Search code examples
javaweb-scrapingclojurejsoup

Using JSoup to parse a String with Clojure


Using JSoup to parse a html string with Clojure, the source as the following

Dependencies

:dependencies [[org.clojure/clojure "1.10.1"]
               [org.jsoup/jsoup "1.13.1"]]

Source code

(require '[clojure.string :as str])
(def HTML (str "<html><head><title>Website title</title></head>
                <body><p>Sample paragraph number 1 </p>
                      <p>Sample paragraph number 2</p>
                </body></html>"))

(defn fetch_html [html]
  (let [soup (Jsoup/parse html)
        titles (.title soup)
        paragraphs (.getElementsByTag soup "p")]
    {:title titles :paragraph paragraphs}))

(fetch_html HTML)

Expected result

{:title "Website title", 
 :paragraph ["Sample paragraph number 1" 
             "Sample paragraph number 2"]}

Unfortunately, the result is not as expected

user ==> (fetch_html HTML)
{:title "Website title", :paragraph []}

Solution

  • (.getElementsByTag ...) returns a sequence of Element's, you need to call .text() method on each element to get the text value.

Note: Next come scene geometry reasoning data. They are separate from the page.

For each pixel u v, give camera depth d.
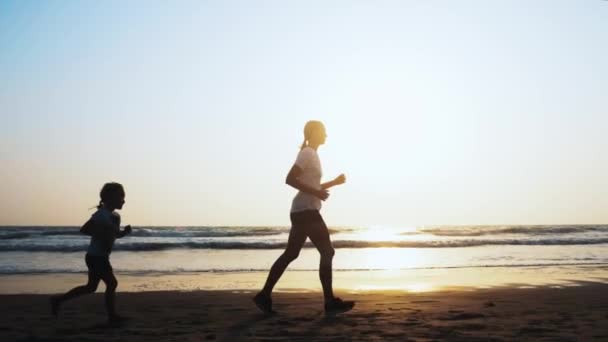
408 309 5.73
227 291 8.31
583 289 8.51
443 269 13.32
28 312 5.88
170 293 7.96
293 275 11.64
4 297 7.57
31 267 14.31
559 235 39.97
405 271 12.71
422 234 43.03
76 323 4.99
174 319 5.14
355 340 3.94
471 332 4.25
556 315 5.25
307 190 5.25
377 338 4.01
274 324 4.75
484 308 5.82
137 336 4.21
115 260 16.83
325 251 5.38
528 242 27.78
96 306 6.43
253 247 23.42
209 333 4.30
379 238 36.59
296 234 5.36
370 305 6.11
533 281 10.38
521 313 5.40
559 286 9.44
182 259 17.30
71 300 7.27
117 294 7.80
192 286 9.61
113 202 5.01
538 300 6.81
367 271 12.66
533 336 4.07
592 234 41.16
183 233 38.25
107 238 4.93
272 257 18.19
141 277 11.30
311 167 5.32
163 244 22.75
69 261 16.36
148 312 5.74
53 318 5.34
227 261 16.50
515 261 16.30
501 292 7.93
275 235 39.12
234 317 5.25
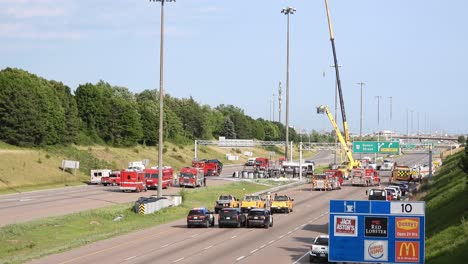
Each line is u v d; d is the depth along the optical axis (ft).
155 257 147.43
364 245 105.29
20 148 409.69
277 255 153.58
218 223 223.51
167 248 163.32
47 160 405.80
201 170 374.84
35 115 420.77
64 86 526.57
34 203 272.10
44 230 192.65
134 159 518.37
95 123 529.04
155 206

I'm using Jsoup ver 1.13.1.

    
    (ns core
      (:import (org.jsoup Jsoup))
      (:require [clojure.string :as str]))
    
    (def HTML (str "<html><head><title>Website title</title></head>
                    <body><p>Sample paragraph number 1 </p>
                          <p>Sample paragraph number 2</p>
                    </body></html>"))
    
    (defn fetch_html [html]
      (let [soup (Jsoup/parse html)
            titles (.title soup)
            paragraphs (.getElementsByTag soup "p")]
        {:title titles :paragraph (mapv #(.text %) paragraphs)}))
    
    (fetch_html HTML)
    
    

    Also consider using Reaver, which is a Clojure library that wraps JSoup, or any other wrappers like others have suggested.